» **About this task**: Report how many lines below include "numbers", giving the figure alone.

» **Records**:
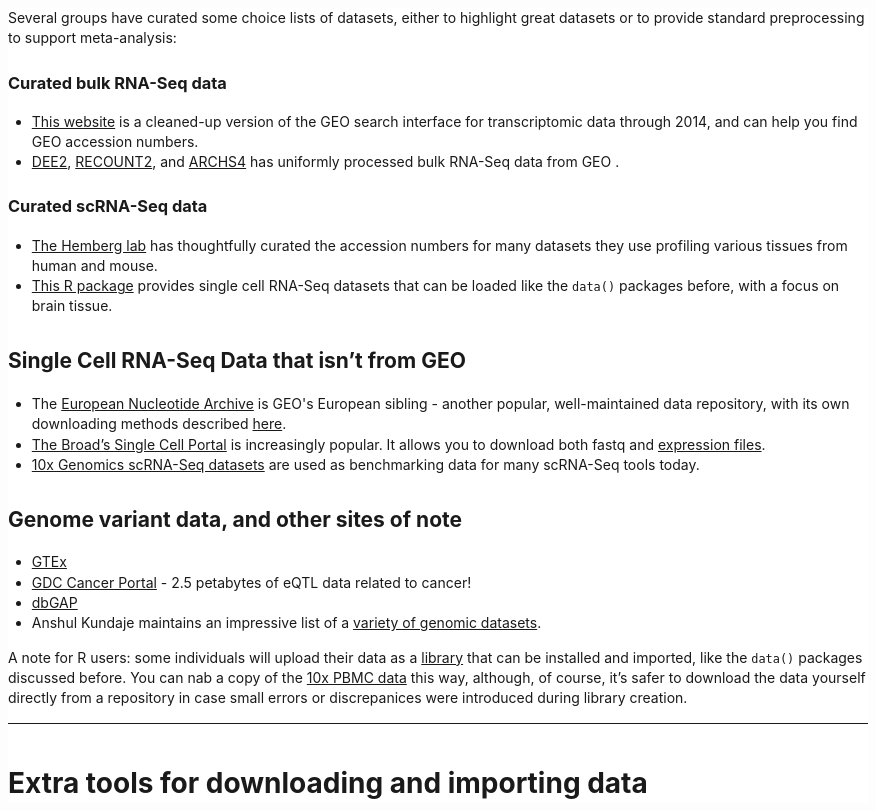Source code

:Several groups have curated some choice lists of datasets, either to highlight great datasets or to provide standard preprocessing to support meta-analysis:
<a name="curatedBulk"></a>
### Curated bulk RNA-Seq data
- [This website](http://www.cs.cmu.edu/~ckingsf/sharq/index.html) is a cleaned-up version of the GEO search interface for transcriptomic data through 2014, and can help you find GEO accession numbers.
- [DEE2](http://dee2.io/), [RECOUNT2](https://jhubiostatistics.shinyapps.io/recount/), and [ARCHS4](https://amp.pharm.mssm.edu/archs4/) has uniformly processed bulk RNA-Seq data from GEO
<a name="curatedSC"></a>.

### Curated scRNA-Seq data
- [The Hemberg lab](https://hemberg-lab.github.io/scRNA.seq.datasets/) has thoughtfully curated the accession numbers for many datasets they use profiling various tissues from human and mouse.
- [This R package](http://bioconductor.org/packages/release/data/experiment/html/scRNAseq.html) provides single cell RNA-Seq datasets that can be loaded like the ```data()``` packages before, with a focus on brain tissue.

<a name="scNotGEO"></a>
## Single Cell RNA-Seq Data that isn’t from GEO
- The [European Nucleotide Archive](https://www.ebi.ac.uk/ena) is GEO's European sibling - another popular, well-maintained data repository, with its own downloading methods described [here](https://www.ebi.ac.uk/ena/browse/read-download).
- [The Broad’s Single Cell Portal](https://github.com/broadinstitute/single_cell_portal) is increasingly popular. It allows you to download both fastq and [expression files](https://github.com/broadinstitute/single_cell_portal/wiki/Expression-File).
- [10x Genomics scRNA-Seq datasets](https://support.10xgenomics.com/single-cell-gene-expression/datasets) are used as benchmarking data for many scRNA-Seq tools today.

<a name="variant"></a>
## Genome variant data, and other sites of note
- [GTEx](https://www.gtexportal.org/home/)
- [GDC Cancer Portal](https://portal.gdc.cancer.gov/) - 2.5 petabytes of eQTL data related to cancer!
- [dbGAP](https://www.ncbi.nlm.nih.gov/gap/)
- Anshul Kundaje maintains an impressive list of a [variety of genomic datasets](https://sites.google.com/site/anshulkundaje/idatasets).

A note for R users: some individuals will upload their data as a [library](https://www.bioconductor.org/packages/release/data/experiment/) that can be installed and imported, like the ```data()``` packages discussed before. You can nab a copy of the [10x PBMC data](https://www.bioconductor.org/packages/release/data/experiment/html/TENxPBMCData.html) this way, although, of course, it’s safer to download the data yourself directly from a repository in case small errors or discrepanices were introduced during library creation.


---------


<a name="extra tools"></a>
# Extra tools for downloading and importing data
==
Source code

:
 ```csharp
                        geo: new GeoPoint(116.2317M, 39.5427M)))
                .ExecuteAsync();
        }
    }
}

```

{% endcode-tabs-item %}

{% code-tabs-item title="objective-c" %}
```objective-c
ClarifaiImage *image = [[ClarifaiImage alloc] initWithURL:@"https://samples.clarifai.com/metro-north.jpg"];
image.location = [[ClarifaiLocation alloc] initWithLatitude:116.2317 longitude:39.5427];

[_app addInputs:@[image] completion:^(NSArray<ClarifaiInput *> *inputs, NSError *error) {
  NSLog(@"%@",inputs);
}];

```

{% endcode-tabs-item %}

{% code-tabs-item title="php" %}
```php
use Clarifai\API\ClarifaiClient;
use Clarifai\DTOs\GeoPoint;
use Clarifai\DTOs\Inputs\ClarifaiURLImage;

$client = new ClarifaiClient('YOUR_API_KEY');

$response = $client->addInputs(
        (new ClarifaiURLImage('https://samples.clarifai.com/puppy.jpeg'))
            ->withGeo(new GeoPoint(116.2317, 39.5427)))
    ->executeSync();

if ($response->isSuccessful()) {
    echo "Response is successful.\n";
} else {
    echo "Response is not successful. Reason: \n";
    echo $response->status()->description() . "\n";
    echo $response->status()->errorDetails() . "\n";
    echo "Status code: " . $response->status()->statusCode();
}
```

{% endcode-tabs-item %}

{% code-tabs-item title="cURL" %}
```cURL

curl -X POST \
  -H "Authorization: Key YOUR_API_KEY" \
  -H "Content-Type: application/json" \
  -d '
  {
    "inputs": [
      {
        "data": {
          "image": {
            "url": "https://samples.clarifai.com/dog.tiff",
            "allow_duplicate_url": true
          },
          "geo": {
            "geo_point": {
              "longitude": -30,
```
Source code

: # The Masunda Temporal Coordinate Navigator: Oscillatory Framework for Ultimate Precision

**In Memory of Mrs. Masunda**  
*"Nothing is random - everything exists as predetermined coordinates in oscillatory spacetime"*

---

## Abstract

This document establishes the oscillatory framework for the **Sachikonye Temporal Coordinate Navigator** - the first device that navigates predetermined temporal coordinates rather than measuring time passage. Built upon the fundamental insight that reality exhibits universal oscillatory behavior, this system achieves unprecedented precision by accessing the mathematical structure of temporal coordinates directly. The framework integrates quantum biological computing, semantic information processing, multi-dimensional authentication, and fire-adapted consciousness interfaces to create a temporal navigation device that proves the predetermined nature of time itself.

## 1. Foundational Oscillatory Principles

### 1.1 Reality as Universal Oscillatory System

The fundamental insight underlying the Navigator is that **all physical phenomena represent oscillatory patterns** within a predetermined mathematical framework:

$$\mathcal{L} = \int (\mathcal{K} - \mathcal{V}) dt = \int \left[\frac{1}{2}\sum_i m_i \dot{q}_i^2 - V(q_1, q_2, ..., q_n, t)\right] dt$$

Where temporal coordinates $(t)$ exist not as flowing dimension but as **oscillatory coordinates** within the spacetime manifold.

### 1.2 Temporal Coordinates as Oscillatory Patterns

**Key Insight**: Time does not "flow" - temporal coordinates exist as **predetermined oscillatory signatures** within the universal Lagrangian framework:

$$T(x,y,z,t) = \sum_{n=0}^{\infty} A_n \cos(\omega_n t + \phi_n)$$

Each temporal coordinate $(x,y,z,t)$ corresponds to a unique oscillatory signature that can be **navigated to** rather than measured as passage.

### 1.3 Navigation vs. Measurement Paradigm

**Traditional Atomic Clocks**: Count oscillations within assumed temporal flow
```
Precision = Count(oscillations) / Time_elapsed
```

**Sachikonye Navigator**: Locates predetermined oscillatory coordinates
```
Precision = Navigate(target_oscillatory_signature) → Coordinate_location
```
---
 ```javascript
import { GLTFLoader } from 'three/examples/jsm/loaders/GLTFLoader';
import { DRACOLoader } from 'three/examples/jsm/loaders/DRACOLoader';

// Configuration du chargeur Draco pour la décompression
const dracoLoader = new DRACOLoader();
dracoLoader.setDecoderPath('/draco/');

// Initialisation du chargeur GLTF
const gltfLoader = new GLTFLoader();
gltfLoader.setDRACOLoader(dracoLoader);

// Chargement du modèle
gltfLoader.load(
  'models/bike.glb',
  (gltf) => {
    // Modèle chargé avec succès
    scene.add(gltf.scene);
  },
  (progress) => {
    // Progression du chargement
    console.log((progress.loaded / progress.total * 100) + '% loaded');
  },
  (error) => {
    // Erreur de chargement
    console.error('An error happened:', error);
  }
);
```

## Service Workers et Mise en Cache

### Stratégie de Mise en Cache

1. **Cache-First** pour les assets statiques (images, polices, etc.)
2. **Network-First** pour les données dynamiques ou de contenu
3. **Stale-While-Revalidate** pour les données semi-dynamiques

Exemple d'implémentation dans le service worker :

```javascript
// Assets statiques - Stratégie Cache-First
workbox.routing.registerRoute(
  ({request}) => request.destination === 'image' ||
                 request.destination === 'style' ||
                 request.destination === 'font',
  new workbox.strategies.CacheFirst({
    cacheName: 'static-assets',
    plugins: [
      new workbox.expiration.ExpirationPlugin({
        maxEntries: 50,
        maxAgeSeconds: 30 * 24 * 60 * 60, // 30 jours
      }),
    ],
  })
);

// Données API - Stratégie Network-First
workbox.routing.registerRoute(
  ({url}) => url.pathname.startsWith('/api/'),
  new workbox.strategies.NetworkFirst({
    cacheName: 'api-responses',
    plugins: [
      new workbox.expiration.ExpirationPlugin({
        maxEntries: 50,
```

» **Answer below**: 2